Starting at the first line of the data and ending at the line with "right eye: (87, 242)", copy each line exactly. Include both of those lines, but no pictures.

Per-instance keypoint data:
*** Block opens ***

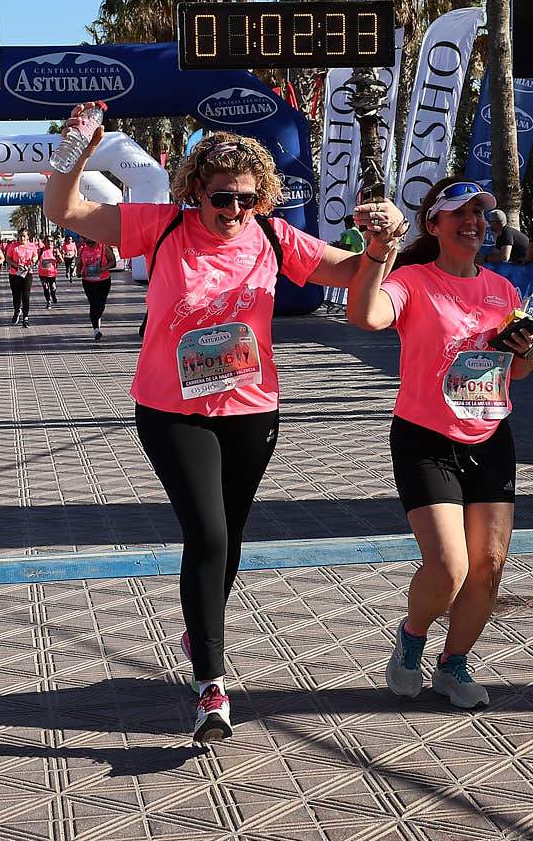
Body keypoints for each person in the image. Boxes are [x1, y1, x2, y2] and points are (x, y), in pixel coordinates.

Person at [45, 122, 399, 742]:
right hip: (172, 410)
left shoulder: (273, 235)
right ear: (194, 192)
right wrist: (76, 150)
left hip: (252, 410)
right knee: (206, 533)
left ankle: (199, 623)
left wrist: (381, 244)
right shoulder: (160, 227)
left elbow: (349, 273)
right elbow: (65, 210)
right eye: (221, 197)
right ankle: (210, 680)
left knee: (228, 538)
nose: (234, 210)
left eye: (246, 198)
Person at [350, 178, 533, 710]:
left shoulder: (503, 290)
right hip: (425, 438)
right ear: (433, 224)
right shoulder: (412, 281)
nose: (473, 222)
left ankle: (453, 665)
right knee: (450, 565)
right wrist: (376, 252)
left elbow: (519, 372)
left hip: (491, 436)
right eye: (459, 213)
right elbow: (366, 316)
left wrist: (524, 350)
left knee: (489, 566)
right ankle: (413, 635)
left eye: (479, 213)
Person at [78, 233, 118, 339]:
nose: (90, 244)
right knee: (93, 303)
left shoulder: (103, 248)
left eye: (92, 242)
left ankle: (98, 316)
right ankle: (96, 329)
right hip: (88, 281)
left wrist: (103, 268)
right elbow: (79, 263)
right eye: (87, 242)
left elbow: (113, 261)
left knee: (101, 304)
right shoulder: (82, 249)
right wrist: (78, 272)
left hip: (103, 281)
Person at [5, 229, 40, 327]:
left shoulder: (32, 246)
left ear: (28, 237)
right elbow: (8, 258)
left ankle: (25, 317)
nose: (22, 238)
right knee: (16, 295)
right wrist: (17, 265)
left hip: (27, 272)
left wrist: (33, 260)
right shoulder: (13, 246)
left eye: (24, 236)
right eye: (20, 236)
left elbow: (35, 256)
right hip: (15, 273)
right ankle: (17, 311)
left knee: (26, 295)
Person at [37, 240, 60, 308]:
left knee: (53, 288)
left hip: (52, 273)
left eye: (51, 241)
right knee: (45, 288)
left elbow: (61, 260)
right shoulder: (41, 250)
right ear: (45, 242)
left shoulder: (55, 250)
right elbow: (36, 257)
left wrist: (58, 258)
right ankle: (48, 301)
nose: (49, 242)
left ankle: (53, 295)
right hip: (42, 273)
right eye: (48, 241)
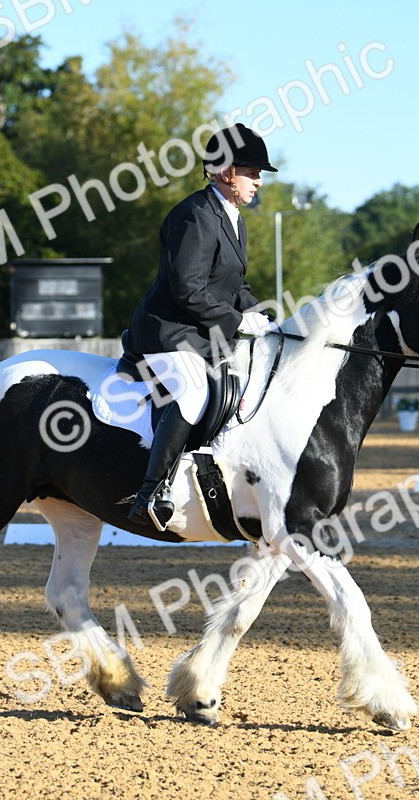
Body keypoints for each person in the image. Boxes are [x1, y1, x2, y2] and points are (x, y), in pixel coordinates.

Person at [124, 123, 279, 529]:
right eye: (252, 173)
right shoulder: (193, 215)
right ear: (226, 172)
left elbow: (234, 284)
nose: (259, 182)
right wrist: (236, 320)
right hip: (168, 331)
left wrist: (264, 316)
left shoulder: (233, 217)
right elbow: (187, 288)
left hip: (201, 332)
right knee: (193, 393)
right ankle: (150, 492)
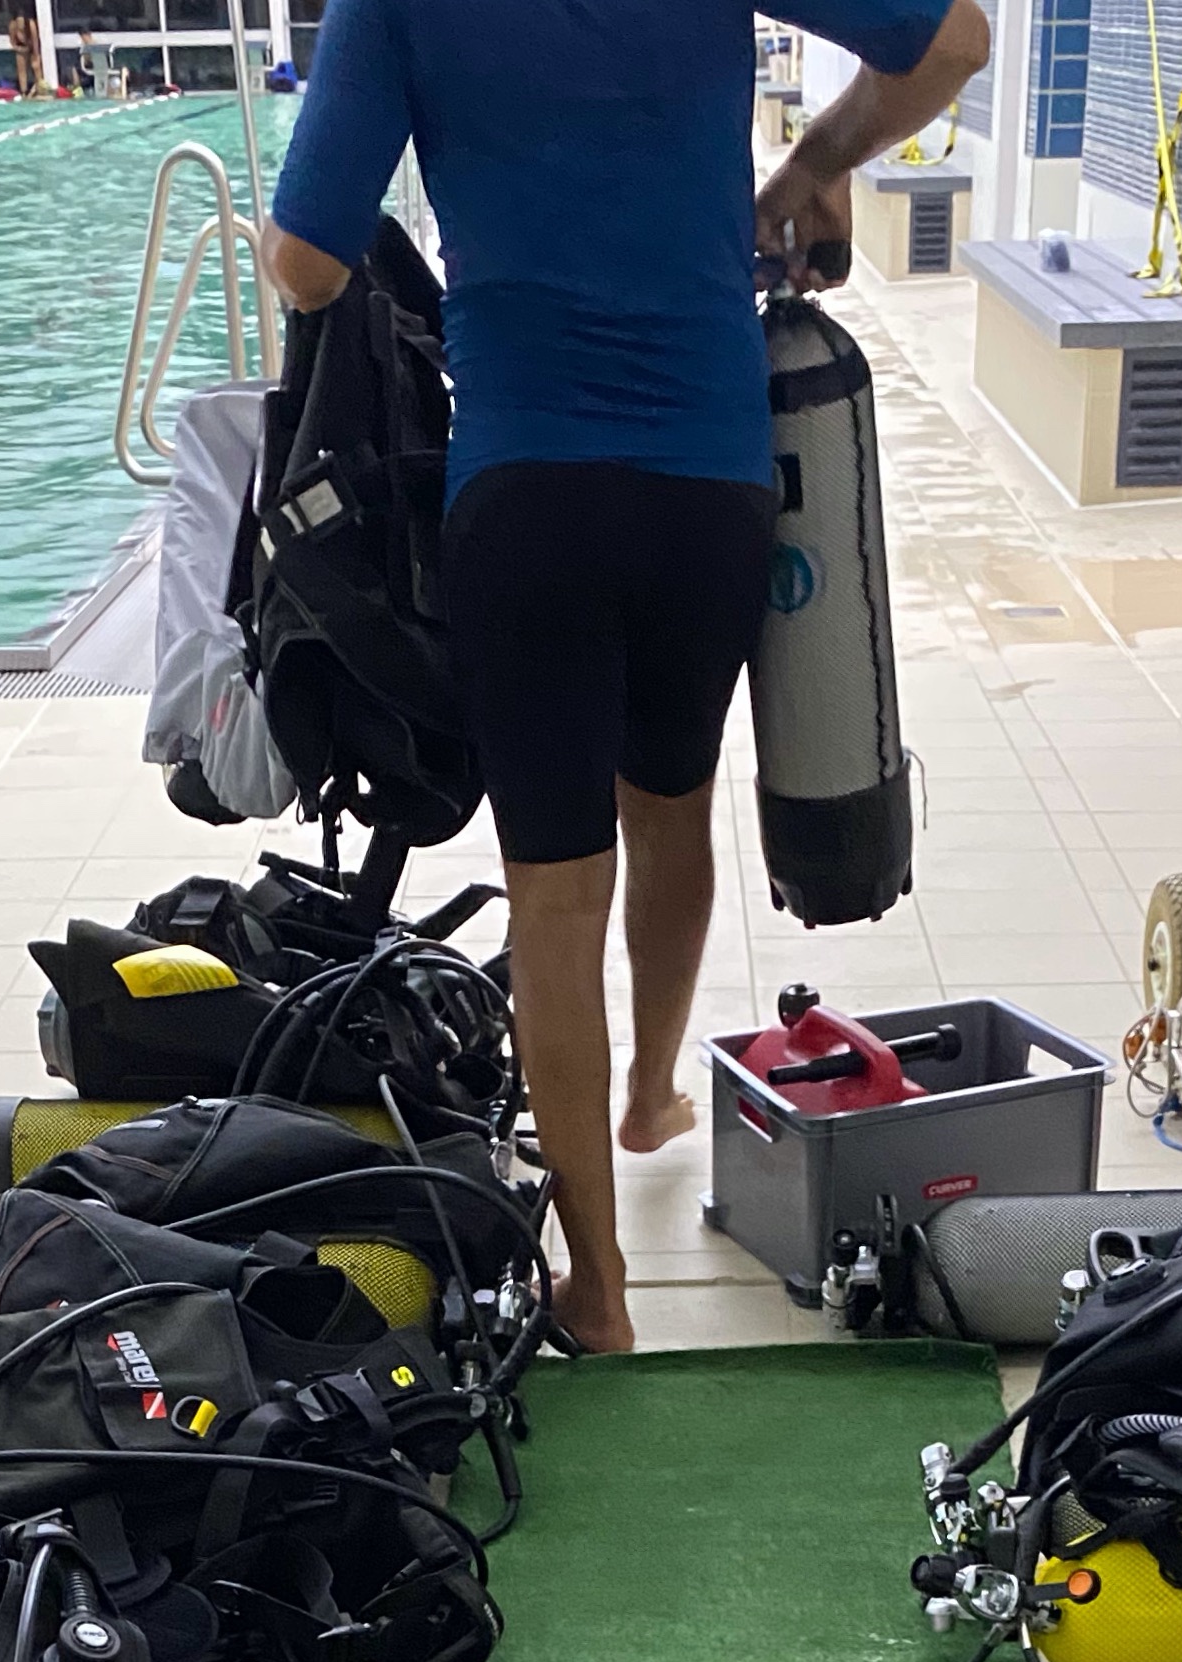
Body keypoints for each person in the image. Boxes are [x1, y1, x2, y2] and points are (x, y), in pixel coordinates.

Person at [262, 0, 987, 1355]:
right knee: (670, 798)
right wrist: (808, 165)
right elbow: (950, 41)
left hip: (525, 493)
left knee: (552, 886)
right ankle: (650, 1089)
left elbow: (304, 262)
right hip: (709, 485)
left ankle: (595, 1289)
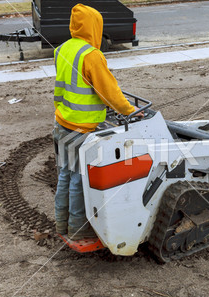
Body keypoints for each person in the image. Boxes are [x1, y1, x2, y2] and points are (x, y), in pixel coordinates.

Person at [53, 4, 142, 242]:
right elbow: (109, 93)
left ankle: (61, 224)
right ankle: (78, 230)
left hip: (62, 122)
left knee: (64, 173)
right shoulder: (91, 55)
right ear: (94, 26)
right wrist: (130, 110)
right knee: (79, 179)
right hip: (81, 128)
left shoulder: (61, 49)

*** Block closes ***

## Task solution
Body keypoints for each person in the image. Boxes are [x1, y1, x2, y2] and points are (x, y), in pixel coordinates.

Person at [45, 122, 399, 742]:
right hip: (172, 410)
left shoulder: (273, 235)
right ear: (194, 192)
right wrist: (76, 150)
left hip: (252, 410)
right knee: (206, 533)
left ankle: (199, 623)
left wrist: (381, 244)
right shoulder: (160, 227)
left elbow: (349, 273)
right elbow: (65, 210)
right eye: (221, 197)
right ankle: (210, 680)
left knee: (228, 538)
nose: (234, 210)
left eye: (246, 198)
Person at [350, 178, 533, 710]:
left shoulder: (503, 290)
right hip: (425, 438)
right ear: (433, 224)
right shoulder: (412, 281)
nose: (473, 222)
left ankle: (453, 665)
right knee: (450, 565)
right wrist: (376, 252)
left elbow: (519, 372)
left hip: (491, 436)
right eye: (459, 213)
right elbow: (366, 316)
left wrist: (524, 350)
left knee: (489, 566)
right ankle: (413, 635)
left eye: (479, 213)
Person at [78, 233, 118, 339]:
nose: (90, 244)
right knee: (93, 303)
left shoulder: (103, 248)
left eye: (92, 242)
left ankle: (98, 316)
right ankle: (96, 329)
right hip: (88, 281)
left wrist: (103, 268)
right elbow: (79, 263)
right eye: (87, 242)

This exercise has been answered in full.